People respond more slowly to relevant stimuli when they experience high levels of distraction (top line) than when they experience low levels of distraction (bottom line). But such distraction effects are smaller after people experience high levels of distraction (right side of the figure) than after people experience low levels of distraction (left side of the figure). This sequential effect suggests the existence of adaptive control processes that bring about a “distraction-resistant” attentional state right after people experience high levels of distraction.
One of our core research goals is to understand the role of memory in engendering this sequential effect.
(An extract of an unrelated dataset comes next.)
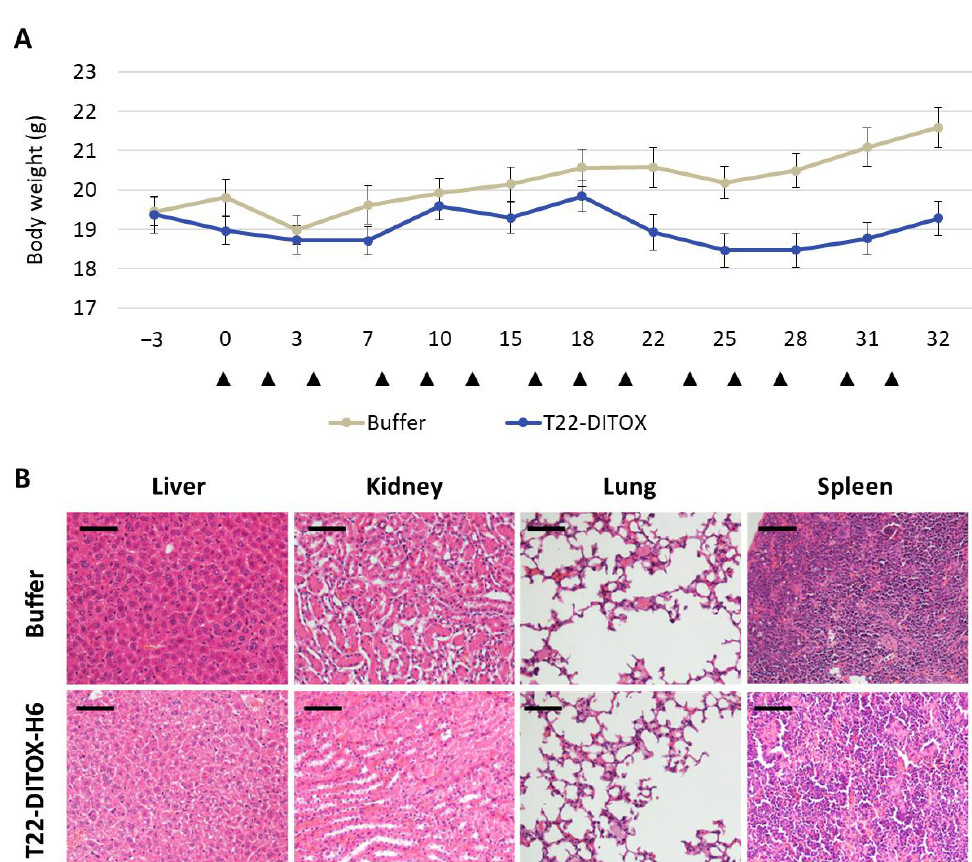
Figure 9. Lack of systemic toxicity after T22-DITOX-H6 repeated administration in the disseminated CXCR4 + AN3CA endometrial model. ( A ) Body weight evolution over time. Black arrows indicate treatment administration ( B ) Histological analysis of hematoxylin-eosin-stained sections of non-tumor organs (liver, kidney, lung and spleen) in mice treated with buffer or T22-DITOX-H6 (bar: 100 μm). Notice the lack of histopathological alterations in all studied tissues.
We have found that memories of recent distraction produce this sequential effect by biasing attentional systems to inhibit responses associated with irrelevant stimuli (Weissman et al., 2015). We have also found that this sequential effect is context-specific, meaning that it occurs only if the task context repeats (Grant et al., 2020).
More broadly, we have found that adaptive control mechanisms operate even in the absence of irrelevant stimuli (Weissman et al., 2017; Grant & Weissman, 2019). For example, using novel force-sensitive keyboards, we have found that these mechanisms operate by predicting (and preparing in advance) responses to upcoming stimuli (Weissman, 2019). Playing the video below (by pressing the arrow on the bottom left) illustrates how our novel keyboards register very small changes in finger pressure that index predicting an upcoming response.
We are also exploring the neural bases of adaptive control in epilepsy and brain tumor patients who have electrodes temporarily implanted in their brains. In particular, we are using electrocorticography, or eCog, to determine the spatial location and timing of neural events that are associated with distraction. Our preliminary findings indicate distraction-related effects in (a) middle frontal regions that have been linked to cognitive control, (b) temporal regions that have been implicated in processing auditory distractors, and (c) various other regions. In the figure below, significant differences in high-frequency gamma activity (time-locked to stimulus presentation) are indicated by the dark bars under each figure. This work is conducted in collaboration with Dr. David Brang.
We are also working on larger interdisciplinary projects to identify (1) effects of concussion on attention using functional near-infrared spectroscopy (with Dr. Ioulia Kovelman and Dr. Steven Broglio), (2) sources of age-related reductions of functional specialization using magnetic resonance spectroscopy and functional magnetic resonance imaging (with Dr. Thad Polk), and (3) brain regions that are critical for cognition in patients undergoing tumor resection (with Dr. Shawn Hervey-Jumper and Dr. David Brang).